My ethernet interface is ue1 and I'm hoping to use windows.img as a guest. I have this file on another disk so am not sure how to proceed from here step 6.
 
Is there a great GUI based bhyve manager?
Why yes there is.
deskutils/virt-manager
The setup method is different as it uses devel/libvirt and its XML format.
So if you have existing VM configs they have to be converted to XML.
If new to bhyve VM's then you simply need to buff up on libvirt.
 
I couldn't find any way to make my ThinkPad T500 work, but eventually found the required option in the BIOS of my X1 Carbon and have now ticked off steps 5 and 6 in this list:-

Code:
1. pkg install vm-bhyve [grub2-bhyve uefi-edk2-bhyve]
2. zfs create pool/vm
3. sysrc vm_enable="YES"
4. sysrc vm_dir="zfs:pool/vm"
5. vm init
6. cp /usr/local/share/examples/vm-bhyve/* /mountpoint/for/pool/vm/.templates/
7. vm switch create public
8. vm switch add public em0
9. vm iso ftp://ftp.freebsd.org/pub/FreeBSD/releases/ISO-IMAGES/10.3/FreeBSD-10.3-RELEASE-amd64-bootonly.iso
10. vm create myguest
11. vm [-f] install myguest FreeBSD-10.3-RELEASE-amd64-bootonly.iso
12. vm console myguest

My ethernet interface is ue1 and I'm hoping to use windows.img as a guest.

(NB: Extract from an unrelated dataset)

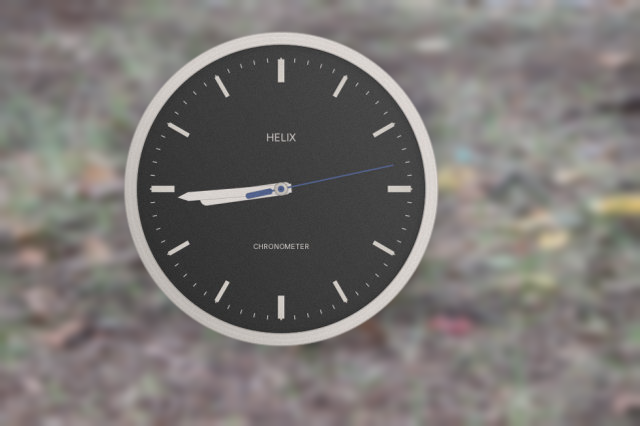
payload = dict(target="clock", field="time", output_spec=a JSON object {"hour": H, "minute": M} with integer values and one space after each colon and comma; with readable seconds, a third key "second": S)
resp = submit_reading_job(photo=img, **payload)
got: {"hour": 8, "minute": 44, "second": 13}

I have this file on another disk so am not sure how to proceed from here step 6.

Well I managed to get to step 12 and have booted up a boot-only installation image of FreeBSD but have no idea what to do with it.

How do I go about booting from my Windows image file?
 
Usually you have to be quick to hit f12 after reboot. It should use the disk you select. For example, the new F12 disk or the old Windows disk.
 
Usually you have to be quick to hit f12 after reboot. It should use the disk you select. For example, the new F12 disk or the old Windows disk.

Not sure I understand... What would I need to do install a Windows image? I'm talking about steps 9, 11 in the instructions you provided.
 
I'm a bit confused myself now. When you are booting, if you have an available disk, if you hit F12, said disk should be visible in the menu.

But I don't believe I have ever done what you are doing that is move Windows to VirtualBox. It is possible that you 'd receive better help from the VirtualBox forums, as I haven't done, and don't know how to do what you're trying to accomplish.